Les recours contre les décisions prises par l’administration sur ces contestations sont portés, dans le premier cas, devant le juge de l’exécution dans le second cas, devant le juge de l’impôt tel qu’il est prévu à l’article L.199.3. »

Le lecteur ne pourra que constater que le Tribunal administratif de Caen a omis en citant les dispositions de l’article L. 281 le membre de phrase « tout autre motif ne remettant pas en cause l’assiette et le calcul de l’impôt ». Or c’est précisément sur ce membre de phrase qu’était fondé le recours au tribunal !

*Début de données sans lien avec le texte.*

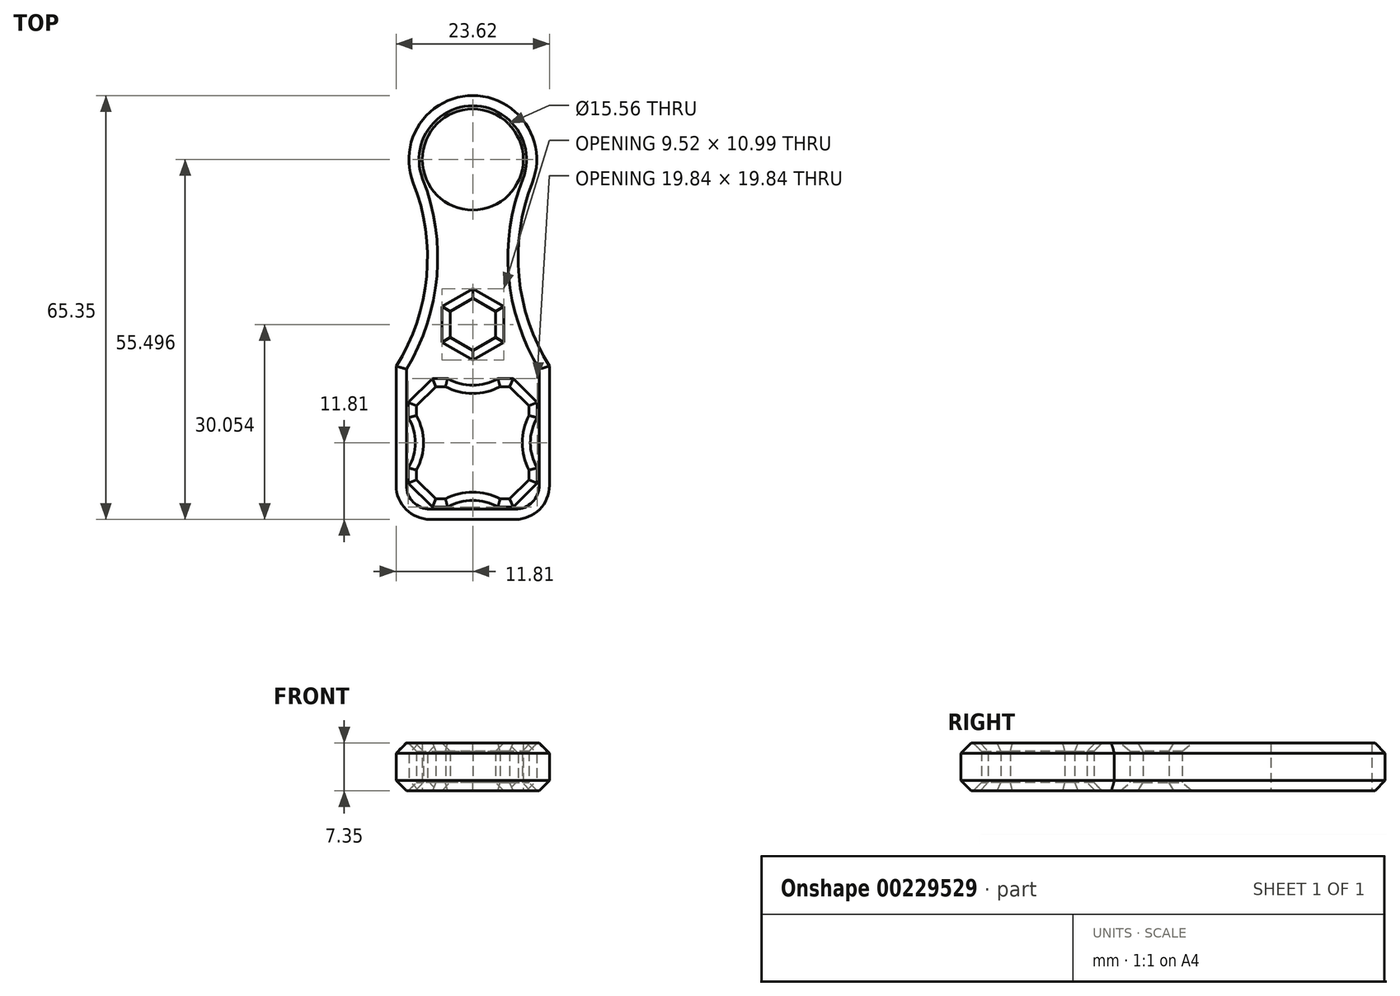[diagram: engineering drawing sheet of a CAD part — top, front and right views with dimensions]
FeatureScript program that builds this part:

Et qui plus est, le texte précise clairement qu’une contestation fondée sur « tout autre motif ne remettant pas en cause l’assiette et le calcul de l’impôt » est de la compétence du juge de l’impôt, c’est à dire du tribunal administratif dans le cas présent.

Mais le Tribunal de Caen décide superbement que la contestation qui lui est soumise « n’est pas en tout état de cause, au nombre de celles qui peuvent être accueillies par la juridiction administrative en application des dispositions de l’article L 281 du livre des procédures fiscales ».

Le Tribunal n’a pas lu le texte de l’article L. 281. Ou, s’il l’a lu, c’est encore plus grave : il en a tronqué le texte !

On sait que la Convention Européenne prime les lois internes mais le Tribunal administratif de Caen n’en a cure.